Background: Challenges to addressing workforce maldistribution for equitable rural healthcare access continue, including for dermatology services. The conceptual complexity of the notion of ‘rural’ adds to the challenges, with the term ‘rural’ reflecting socially-constructed meanings. In relation to healthcare workforce strategies, socially-constructed meanings of ‘rural’ indicate preferences for quantifiable framings and tendencies towards deficit-based portrayals. While quantifiable framings provide impetus for implementing and evaluating important rural healthcare workforce strategies, their tendency towards deficit-based portrayals risks overlooking positives of rural healthcare practice and stereotyping rural areas as problematic environments for healthcare. The importance of balancing deficit-based portrayals of ‘rural’ with more positive orientations is recognised as important for addressing the maldistribution of the healthcare workforce. Adding further to the complexity of addressing workforce maldistribution is the range of strategies required. Encompassed in these strategies are socially-constructed approaches and conflicting interests. The notion of ‘tensions’ has potential for making sense of, and addressing, the complexity of these competing interests. Importantly, not all ‘tensions’ need to be resolved. By identifying, embracing and holding ‘tensions’ rather than necessarily resolving them, space for ongoing rich discussion can be deliberately created.
Method: This qualitative research used a wide-angle, strength-based lens to explore the topic of working in a rural area, from the perspectives of dermatologists and dermatology trainees. The wide-angle lens allowed consideration of the multiplicity of approaches. The strength-based lens allowed the research to go beyond deficit-based portrayals and embrace ‘tensions’ inherent in the complexities of addressing workforce maldistribution. This study, undertaken in the interpretive research paradigm, was informed by philosophical hermeneutics. The research question was: ‘How can working in a rural area be conceptualised from the perspectives of dermatologists and dermatology trainees?’. Data collected through semi-structured interviews with seventeen participants providing dermatology services in rural areas (eleven dermatologists and six dermatology trainees) were iteratively interpreted. Data were initially coded descriptively, with iterations moving towards more conceptual themes.

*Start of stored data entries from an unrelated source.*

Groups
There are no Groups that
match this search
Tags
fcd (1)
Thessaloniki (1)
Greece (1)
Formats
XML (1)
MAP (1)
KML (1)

Findings: The ‘Model Conceptualising Dimensions and Tensions of Working in a Rural Area: From the Perspective of Dermatologists and Dermatology Trainees’ is presented to illustrate the interpreted key themes, subthemes and implications. The four key themes are dimensions of working in a rural area: choosing to work in a rural area; transitioning out of a metropolitan area; embedding into the rural community; and working within the complexity of ‘rural’. As illustrated in the model, subthemes are characteristics capturing inherent diversity within each dimension, and the implications are ‘tensions’.
Discussion: Issues for ongoing discussion arising from these ‘tensions’ include: metropolitan as a gravitational force to be overcome; complexities of individual choice, including implications for absence of choice; importance of community as people at the core of the strategies; and the taken-for-granted language for ‘rural’ inadvertently reinforcing deficit-based portrayals. A set of reflective questions related to these issues is provided.
Conclusion: The reflective questions posed can be discussed, grappled with and considered when developing strategies that address workforce maldistribution and when exploring different experiences within the complex social construction of ‘rural’.